> **SOURCE MATERIAL**:
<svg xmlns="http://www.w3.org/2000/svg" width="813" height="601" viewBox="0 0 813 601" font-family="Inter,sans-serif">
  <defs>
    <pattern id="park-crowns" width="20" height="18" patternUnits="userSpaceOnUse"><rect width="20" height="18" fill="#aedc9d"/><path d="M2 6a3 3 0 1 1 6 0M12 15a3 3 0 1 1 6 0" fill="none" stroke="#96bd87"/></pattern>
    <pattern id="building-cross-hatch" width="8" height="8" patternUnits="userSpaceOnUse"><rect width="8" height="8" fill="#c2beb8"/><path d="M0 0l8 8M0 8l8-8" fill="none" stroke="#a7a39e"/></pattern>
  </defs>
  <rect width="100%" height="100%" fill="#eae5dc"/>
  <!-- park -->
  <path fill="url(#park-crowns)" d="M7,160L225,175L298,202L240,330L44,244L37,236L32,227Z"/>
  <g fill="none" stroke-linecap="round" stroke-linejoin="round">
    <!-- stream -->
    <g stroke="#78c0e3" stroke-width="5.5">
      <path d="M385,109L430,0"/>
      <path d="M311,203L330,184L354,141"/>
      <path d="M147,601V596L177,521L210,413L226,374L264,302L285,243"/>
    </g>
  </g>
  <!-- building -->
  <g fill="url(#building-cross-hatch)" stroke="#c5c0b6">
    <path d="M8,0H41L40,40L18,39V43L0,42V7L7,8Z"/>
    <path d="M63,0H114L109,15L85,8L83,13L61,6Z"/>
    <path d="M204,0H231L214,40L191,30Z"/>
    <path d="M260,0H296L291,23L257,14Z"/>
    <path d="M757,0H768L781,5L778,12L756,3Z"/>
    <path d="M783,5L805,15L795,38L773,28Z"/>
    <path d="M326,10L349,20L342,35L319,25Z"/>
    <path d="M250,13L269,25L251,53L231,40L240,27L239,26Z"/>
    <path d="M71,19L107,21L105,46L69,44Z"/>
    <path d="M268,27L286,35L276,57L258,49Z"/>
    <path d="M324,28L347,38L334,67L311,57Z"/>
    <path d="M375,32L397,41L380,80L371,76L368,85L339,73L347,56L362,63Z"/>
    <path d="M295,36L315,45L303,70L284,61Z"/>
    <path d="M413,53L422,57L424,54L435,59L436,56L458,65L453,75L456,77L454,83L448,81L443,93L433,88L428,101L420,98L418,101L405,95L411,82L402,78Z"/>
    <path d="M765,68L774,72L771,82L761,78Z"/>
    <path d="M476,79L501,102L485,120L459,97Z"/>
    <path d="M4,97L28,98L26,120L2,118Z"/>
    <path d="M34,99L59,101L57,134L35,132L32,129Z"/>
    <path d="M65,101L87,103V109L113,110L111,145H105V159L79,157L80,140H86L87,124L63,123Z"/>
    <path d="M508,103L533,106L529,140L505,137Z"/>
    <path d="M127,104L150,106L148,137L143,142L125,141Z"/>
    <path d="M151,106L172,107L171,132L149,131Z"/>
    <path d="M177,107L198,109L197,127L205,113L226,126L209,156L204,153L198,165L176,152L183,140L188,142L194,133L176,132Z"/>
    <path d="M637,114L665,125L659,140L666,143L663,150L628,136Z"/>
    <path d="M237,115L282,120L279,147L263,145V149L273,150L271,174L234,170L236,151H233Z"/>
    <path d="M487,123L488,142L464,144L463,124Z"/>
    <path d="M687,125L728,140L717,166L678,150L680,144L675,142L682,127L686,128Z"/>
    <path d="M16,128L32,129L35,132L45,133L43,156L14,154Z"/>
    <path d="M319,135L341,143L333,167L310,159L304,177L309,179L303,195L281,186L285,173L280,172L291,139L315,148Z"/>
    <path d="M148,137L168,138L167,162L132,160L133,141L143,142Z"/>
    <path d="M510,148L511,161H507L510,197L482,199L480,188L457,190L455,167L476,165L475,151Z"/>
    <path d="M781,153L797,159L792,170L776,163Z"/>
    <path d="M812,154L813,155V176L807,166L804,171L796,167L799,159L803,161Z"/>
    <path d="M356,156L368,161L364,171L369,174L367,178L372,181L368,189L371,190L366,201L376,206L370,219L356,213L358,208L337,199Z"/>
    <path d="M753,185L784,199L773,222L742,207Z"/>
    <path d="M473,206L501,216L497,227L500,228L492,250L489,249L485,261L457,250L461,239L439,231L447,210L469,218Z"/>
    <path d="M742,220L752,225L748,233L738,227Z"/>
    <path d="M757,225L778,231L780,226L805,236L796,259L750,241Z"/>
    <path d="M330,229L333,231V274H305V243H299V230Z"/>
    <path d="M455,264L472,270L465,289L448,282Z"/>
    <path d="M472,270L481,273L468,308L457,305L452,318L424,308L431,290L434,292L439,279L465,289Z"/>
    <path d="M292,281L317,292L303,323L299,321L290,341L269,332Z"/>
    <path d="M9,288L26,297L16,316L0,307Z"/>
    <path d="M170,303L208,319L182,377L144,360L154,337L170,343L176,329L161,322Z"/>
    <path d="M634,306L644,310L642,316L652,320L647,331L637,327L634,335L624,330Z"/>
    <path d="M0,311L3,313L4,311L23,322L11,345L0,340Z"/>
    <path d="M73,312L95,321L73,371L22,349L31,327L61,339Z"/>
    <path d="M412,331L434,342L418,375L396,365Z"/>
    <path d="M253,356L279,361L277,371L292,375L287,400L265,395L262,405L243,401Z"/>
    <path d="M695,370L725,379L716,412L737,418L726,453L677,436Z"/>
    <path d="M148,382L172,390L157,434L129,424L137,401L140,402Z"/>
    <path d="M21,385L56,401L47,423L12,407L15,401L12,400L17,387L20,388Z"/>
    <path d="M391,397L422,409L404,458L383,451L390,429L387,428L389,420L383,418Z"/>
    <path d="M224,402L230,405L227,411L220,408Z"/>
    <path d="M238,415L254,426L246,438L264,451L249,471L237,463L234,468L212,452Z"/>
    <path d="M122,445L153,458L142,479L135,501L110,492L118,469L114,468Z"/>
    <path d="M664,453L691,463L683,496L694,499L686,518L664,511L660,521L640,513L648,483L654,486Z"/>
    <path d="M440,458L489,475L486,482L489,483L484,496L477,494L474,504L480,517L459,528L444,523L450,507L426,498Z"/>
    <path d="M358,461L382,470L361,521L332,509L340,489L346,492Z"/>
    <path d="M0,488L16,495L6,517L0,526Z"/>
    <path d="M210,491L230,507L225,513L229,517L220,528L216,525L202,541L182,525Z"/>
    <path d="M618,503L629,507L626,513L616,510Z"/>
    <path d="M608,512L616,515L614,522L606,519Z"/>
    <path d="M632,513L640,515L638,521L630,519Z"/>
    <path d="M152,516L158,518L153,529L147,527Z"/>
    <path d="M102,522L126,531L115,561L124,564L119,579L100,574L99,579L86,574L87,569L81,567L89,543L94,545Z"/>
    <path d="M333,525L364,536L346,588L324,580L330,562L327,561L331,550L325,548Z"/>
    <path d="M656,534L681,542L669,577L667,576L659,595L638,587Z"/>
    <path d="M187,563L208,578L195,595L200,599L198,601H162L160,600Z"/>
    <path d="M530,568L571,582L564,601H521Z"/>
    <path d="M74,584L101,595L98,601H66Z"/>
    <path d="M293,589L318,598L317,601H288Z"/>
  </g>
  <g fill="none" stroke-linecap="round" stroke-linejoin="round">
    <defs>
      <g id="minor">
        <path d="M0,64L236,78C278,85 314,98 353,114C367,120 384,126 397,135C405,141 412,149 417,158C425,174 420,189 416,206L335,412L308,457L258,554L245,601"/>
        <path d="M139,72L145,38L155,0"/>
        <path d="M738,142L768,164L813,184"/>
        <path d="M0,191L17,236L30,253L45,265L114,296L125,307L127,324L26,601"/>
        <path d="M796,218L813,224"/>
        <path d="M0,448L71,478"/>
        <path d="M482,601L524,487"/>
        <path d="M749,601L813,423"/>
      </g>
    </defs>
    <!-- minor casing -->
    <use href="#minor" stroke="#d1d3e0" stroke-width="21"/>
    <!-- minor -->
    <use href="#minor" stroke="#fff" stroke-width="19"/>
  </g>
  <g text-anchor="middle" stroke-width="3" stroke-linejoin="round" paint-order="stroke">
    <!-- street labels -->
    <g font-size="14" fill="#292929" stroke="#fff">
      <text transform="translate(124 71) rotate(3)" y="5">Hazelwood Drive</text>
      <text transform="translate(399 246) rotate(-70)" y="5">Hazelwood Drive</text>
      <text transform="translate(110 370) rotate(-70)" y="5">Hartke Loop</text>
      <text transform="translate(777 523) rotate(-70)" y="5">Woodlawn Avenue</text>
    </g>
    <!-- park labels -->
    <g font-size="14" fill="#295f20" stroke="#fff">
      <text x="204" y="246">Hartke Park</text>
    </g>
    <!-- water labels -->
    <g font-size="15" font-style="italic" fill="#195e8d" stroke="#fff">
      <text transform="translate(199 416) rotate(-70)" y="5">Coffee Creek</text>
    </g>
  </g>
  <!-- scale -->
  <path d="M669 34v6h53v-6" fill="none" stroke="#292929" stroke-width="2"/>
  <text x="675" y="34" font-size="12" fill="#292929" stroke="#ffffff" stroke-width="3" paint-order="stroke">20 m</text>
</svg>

> **WHAT YOU HAVE TO DO**: The range runs from the line with "<!-- minor casing -->" up to and including the line with "<!-- street labels -->" in the listing above; please write out exactly those lines and nothing more.

> **ANSWER SECTION**:
    <!-- minor casing -->
    <use href="#minor" stroke="#d1d3e0" stroke-width="21"/>
    <!-- minor -->
    <use href="#minor" stroke="#fff" stroke-width="19"/>
  </g>
  <g text-anchor="middle" stroke-width="3" stroke-linejoin="round" paint-order="stroke">
    <!-- street labels -->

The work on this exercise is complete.